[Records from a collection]
════════════════
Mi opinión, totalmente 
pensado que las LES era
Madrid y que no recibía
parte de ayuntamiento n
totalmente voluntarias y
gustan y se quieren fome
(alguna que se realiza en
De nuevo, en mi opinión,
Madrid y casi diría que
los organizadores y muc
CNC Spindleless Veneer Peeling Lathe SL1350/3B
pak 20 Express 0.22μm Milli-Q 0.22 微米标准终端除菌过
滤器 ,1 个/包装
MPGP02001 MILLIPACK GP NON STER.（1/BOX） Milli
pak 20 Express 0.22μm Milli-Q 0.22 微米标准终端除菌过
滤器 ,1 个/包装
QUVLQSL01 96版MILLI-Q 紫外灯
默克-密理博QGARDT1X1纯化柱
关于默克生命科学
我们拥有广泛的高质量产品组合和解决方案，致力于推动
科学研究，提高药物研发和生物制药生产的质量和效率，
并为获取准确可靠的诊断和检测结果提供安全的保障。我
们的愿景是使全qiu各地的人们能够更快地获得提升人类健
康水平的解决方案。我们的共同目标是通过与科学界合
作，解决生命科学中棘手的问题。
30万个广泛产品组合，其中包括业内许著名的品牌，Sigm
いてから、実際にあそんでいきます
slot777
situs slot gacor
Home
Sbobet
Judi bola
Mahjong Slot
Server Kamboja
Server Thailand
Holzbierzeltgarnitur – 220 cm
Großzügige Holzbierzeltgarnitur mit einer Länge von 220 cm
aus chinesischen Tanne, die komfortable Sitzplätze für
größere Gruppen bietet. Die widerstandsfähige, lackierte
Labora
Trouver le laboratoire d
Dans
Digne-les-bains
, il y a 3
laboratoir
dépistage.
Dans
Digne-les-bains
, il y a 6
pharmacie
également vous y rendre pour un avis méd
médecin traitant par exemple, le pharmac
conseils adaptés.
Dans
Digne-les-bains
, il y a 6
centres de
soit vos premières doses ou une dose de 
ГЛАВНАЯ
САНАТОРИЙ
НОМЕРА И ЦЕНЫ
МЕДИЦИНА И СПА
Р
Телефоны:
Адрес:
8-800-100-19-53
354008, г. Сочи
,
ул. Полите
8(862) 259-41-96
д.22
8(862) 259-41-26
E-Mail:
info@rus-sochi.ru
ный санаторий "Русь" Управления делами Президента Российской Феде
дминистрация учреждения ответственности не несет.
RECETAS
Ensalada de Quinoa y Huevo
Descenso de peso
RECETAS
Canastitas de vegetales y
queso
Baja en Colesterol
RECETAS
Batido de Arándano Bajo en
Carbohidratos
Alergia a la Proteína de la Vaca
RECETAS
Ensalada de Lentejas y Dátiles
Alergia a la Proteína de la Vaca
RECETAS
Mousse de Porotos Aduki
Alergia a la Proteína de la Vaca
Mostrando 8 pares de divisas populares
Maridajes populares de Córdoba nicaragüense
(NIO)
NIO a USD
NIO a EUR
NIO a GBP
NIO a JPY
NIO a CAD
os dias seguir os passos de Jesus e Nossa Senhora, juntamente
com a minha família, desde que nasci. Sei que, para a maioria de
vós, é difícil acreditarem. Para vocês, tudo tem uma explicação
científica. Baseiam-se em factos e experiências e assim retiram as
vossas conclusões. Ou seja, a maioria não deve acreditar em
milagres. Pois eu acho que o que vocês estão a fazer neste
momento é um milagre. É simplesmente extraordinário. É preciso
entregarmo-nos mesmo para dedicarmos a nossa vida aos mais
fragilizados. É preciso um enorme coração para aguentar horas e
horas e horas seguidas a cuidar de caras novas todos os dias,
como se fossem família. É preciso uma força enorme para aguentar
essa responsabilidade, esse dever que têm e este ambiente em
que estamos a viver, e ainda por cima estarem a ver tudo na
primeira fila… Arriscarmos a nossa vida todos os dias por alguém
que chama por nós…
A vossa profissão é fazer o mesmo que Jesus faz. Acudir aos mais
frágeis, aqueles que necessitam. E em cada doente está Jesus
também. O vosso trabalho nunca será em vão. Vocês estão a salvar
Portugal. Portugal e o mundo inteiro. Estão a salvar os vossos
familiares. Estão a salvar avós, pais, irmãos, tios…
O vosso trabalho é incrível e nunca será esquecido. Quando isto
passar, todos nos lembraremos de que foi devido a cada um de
════════════════
## Problem requirements
In the records above, locate the line that contains "horas e horas". Repeat it and every line after it, exactly, and nothing else.

## Response below
horas e horas seguidas a cuidar de caras novas todos os dias,
como se fossem família. É preciso uma força enorme para aguentar
essa responsabilidade, esse dever que têm e este ambiente em
que estamos a viver, e ainda por cima estarem a ver tudo na
primeira fila… Arriscarmos a nossa vida todos os dias por alguém
que chama por nós…
A vossa profissão é fazer o mesmo que Jesus faz. Acudir aos mais
frágeis, aqueles que necessitam. E em cada doente está Jesus
também. O vosso trabalho nunca será em vão. Vocês estão a salvar
Portugal. Portugal e o mundo inteiro. Estão a salvar os vossos
familiares. Estão a salvar avós, pais, irmãos, tios…
O vosso trabalho é incrível e nunca será esquecido. Quando isto
passar, todos nos lembraremos de que foi devido a cada um de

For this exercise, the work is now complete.